# JSC Tutorial: Data Analysis and Plotting with Pandas

Repository for a small course held in May 2021.

Material to be found at  
http://herten1.pages.jsc.fz-juelich.de/jsc-pandas-introduction/

## Setup

One **master** Notebook is used to generate three Sub-Notebooks:

1. Slides
2. Exercises: Tasks
3. Exercises: Solutions

The slides Notebook is then converted to a HTML presentation (and also to a static PDF); all material is served to Gitlab pages via CI.

In case you're interested in the details, read on.


### Splitting Notebooks

To have one single Notebook file and don't deal with diverging content, `Introducton-to-Pandas--master.ipynb` is the **master** Notebook which contains all the information. All of it!

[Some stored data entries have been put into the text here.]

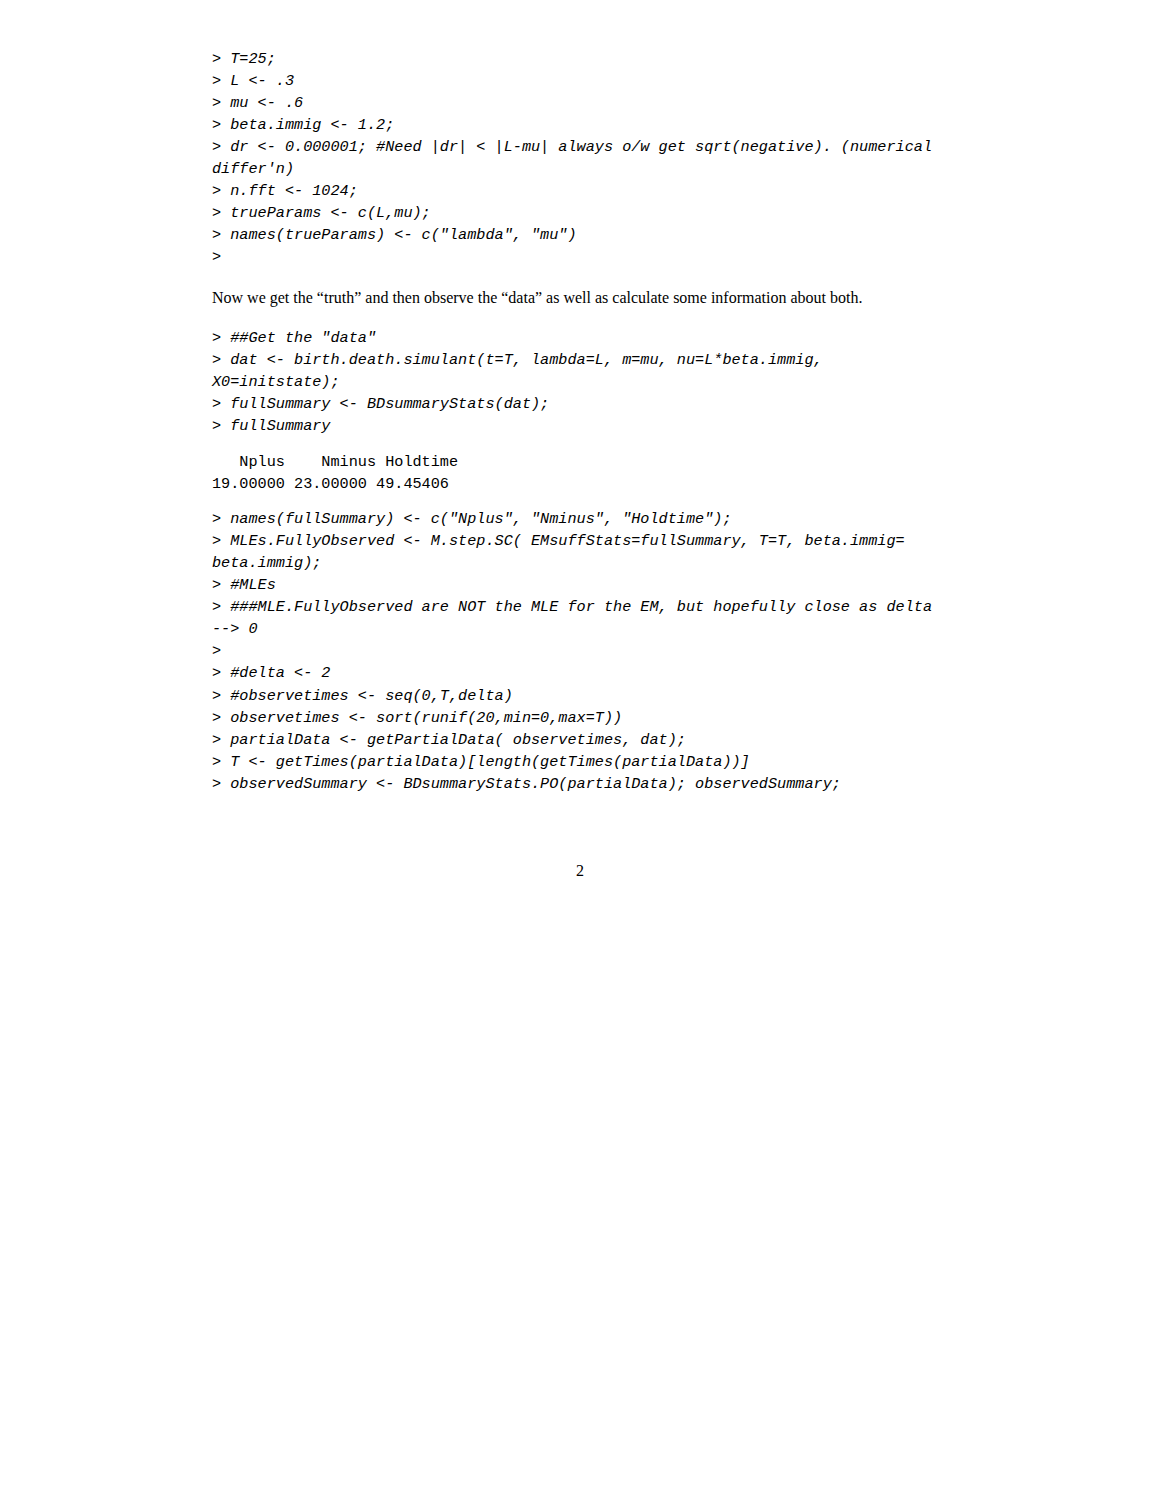> T=25;
> L <- .3
> mu <- .6
> beta.immig <- 1.2;
> dr <- 0.000001; #Need |dr| < |L-mu| always o/w get sqrt(negative). (numerical differ'n)
> n.fft <- 1024;
> trueParams <- c(L,mu);
> names(trueParams) <- c("lambda", "mu")
>
Now we get the “truth” and then observe the “data” as well as calculate some information about both.
> ##Get the "data"
> dat <- birth.death.simulant(t=T, lambda=L, m=mu, nu=L*beta.immig, X0=initstate);
> fullSummary <- BDsummaryStats(dat);
> fullSummary
   Nplus    Nminus Holdtime
19.00000 23.00000 49.45406
> names(fullSummary) <- c("Nplus", "Nminus", "Holdtime");
> MLEs.FullyObserved <- M.step.SC( EMsuffStats=fullSummary, T=T, beta.immig= beta.immig);
> #MLEs
> ###MLE.FullyObserved are NOT the MLE for the EM, but hopefully close as delta --> 0
>
> #delta <- 2
> #observetimes <- seq(0,T,delta)
> observetimes <- sort(runif(20,min=0,max=T))
> partialData <- getPartialData( observetimes, dat);
> T <- getTimes(partialData)[length(getTimes(partialData))]
> observedSummary <- BDsummaryStats.PO(partialData); observedSummary;
2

Cell metadata specifies if a Notebook cell should be treated specially. *Special* could be:

* A cell should end up in the presentation Notebook (default)
* A cell should end up in the tasks Notebook
* A cell should end up in the solution Notebook
* … and combinations of these

Since Notebooks are just JSON, I wrote a small parser in Python which suits my needs and added it to PyPI to be installed as a CLI tool: [https://pypi.org/project/notebook-splitter/](https://pypi.org/project/notebook-splitter/)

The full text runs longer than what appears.